• EXERCISE BRIEF: Write the next part of the forum post about inconsistent scores in Solr Cloud, starting where it stops.

• TEXT EXCERPT:
1
votes

We are facing strange issue while querying on Solr. Solr cloud is giving different score then Solr master Set up for same content. Also issue is Solr Cloud is changing this score for same content and same query in different request which is causing different order of document in multiple calls. On Master salve score is fixed and not changing in different calls.

Here are score calculation for same record on master Slave

63372217#83#-2128821991: " 8.439063 = boost(((title:narendra | keywords:narendra) (title:mod | keywords:mod))~1,1.0/(3.16E-11*float(ms(const(1524117881692),date(effectivetriedate)))+1.0)), product of: 9.141734 = sum of: 9.141734 = max of: 9.141734 = weight(title:mod in 10186378) [SchemaSimilarity], result of: 9.141734 = score(doc=10186378,freq=1.0 = termFreq=1.0 ), product of: 9.458362 = idf(docFreq=805, docCount=10322376) 0.96652406 = tfNorm, computed from: 1.0 = termFreq=1.0 1.2 = parameter k1 0.75 = parameter b 6.5560484 = avgFieldLength 7.111111 = fieldLength 8.783037 = weight(keywords:mod in 10186378) [SchemaSimilarity], result of: 8.783037 = score(doc=10186378,freq=1.0 = termFreq=1.0 ), product of: 8.783037 = idf(docFreq=886, docCount=5782333) 1.0 = tfNorm, computed from: 1.0 = termFreq=1.0 1.2 = parameter k1 0.0 = parameter b (norms omitted for field) 0.92313594 = 1.0/(3.16E-11*float(ms(const(1524117881692),date(effectivetriedate)=2018-03-19T18:09:00Z))+1.0) ", 60930380#83#-2128833038: " 8.3860035 = boost(((title:narendra | keywords:narendra) (title:mod | keywords:mod))~1,1.0/(3.16E-11*float(ms(const(1524117881692),date(effectivetriedate)))+1.0)), product of: 12.907965 = sum of: 4.1249275 = max of: 4.1249275 = weight(keywords:narendra in 3310267) [SchemaSimilarity], result of: 4.1249275 = score(doc=3310267,freq=1.0 = termFreq=1.0 ), product of: 4.1249275 = idf(docFreq=93469, docCount=5782333) 1.0 = tfNorm, computed from: 1.0 = termFreq=1.0 1.2 = parameter k1 0.0 = parameter b (norms omitted for field) 8.783037 = max of: 8.783037 = weight(keywords:mod in 3310267) [SchemaSimilarity], result of: 8.783037 = score(doc=3310267,freq=1.0 = termFreq=1.0 ), product of: 8.783037 = idf(docFreq=886, docCount=5782333) 1.0 = tfNorm, computed from: 1.0 = termFreq=1.0 1.2 = parameter k1 0.0 = parameter b (norms omitted for field) 0.6496767 = 1.0/(3.16E-11*float(ms(const(1524117881692),date(effectivetriedate)=2017-10-03T18:02:13Z))+1.0) "

• INFORMATION SHOWN:

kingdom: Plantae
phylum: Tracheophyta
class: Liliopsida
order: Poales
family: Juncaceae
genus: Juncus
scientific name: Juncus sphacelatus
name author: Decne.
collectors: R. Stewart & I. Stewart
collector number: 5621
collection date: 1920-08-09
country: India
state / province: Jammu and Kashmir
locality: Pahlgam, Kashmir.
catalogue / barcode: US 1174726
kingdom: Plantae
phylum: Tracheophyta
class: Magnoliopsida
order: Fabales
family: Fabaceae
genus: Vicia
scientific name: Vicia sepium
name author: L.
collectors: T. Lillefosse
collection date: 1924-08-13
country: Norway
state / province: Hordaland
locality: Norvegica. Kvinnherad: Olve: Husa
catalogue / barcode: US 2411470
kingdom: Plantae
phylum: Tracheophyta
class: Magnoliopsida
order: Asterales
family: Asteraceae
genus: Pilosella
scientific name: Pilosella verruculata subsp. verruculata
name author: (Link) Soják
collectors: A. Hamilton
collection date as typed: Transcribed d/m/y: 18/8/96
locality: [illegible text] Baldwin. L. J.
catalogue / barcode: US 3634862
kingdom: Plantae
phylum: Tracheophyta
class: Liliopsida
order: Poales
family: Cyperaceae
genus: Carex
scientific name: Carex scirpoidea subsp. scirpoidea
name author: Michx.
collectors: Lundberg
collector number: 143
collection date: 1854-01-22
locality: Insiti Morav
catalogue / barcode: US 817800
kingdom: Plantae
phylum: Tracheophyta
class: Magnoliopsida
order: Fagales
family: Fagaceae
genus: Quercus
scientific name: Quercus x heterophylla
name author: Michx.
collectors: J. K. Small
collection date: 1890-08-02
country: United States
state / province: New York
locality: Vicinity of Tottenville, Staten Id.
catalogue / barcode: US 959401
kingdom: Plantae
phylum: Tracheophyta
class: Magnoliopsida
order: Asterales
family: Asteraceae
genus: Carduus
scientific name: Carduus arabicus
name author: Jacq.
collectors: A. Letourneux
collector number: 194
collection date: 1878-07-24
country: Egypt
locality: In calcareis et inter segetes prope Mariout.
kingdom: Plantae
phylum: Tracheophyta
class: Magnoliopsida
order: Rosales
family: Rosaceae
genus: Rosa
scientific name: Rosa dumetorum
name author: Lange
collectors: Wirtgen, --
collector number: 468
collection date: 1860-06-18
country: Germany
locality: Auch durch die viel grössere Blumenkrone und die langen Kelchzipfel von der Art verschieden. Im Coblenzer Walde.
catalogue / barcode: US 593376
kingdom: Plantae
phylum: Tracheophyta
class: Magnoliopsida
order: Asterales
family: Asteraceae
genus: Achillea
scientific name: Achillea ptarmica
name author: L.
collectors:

• THE ANSWER:
For Cloud set up

,63372217#83#-2128821991=
8.45718 = boost(((title:narendra | keywords:narendra) (title:mod |   keywords:mod))~1,1.0/(3.16E- 11*float(ms(const(1524118417608),date(effectivetriedate)))+1.0)), product of:
  9.161503 = sum of:
9.161503 = max of:
  9.161503 = weight(title:mod in 49446) [SchemaSimilarity], result of:
    9.161503 = score(doc=49446,freq=1.0 = termFreq=1.0
), product of:
      9.522509 = idf(docFreq=298, docCount=4078658)
      0.96208924 = tfNorm, computed from:
        1.0 = termFreq=1.0
        1.2 = parameter k1
        0.75 = parameter b
        6.4863324 = avgFieldLength
        7.111111 = fieldLength
  8.878012 = weight(keywords:mod in 49446) [SchemaSimilarity], result of:
    8.878012 = score(doc=49446,freq=1.0 = termFreq=1.0
), product of:
      8.878012 = idf(docFreq=319, docCount=2291617)
      1.0 = tfNorm, computed from:
        1.0 = termFreq=1.0
        1.2 = parameter k1
        0.0 = parameter b (norms omitted for field)
0.9231215 = 1.0/(3.16E-11*float(ms(const(1524118417608),date(effectivetriedate)=2018-03-19T18:09:00Z))+1.0)  


63372217#83#-2128821991=
8.499447 = boost(((title:narendra | keywords:narendra) (title:mod | keywords:mod))~1,1.0/(3.16E- 11*float(ms(const(1524118478192),date(effectivetriedate)))+1.0)), product of:
  9.207306 = sum of:
9.207306 = max of:
  9.207306 = weight(title:mod in 90314) [SchemaSimilarity], result of:
    9.207306 = score(doc=90314,freq=1.0 = termFreq=1.0
), product of:
      9.534913 = idf(docFreq=306, docCount=4240239)
      0.96564126 = tfNorm, computed from:
        1.0 = termFreq=1.0
        1.2 = parameter k1
        0.75 = parameter b
        6.5421023 = avgFieldLength
        7.111111 = fieldLength
  8.90691 = weight(keywords:mod in 90314) [SchemaSimilarity], result of:
    8.90691 = score(doc=90314,freq=1.0 = termFreq=1.0
), product of:
      8.90691 = idf(docFreq=320, docCount=2366191)
      1.0 = tfNorm, computed from:
        1.0 = termFreq=1.0
        1.2 = parameter k1
        0.0 = parameter b (norms omitted for field)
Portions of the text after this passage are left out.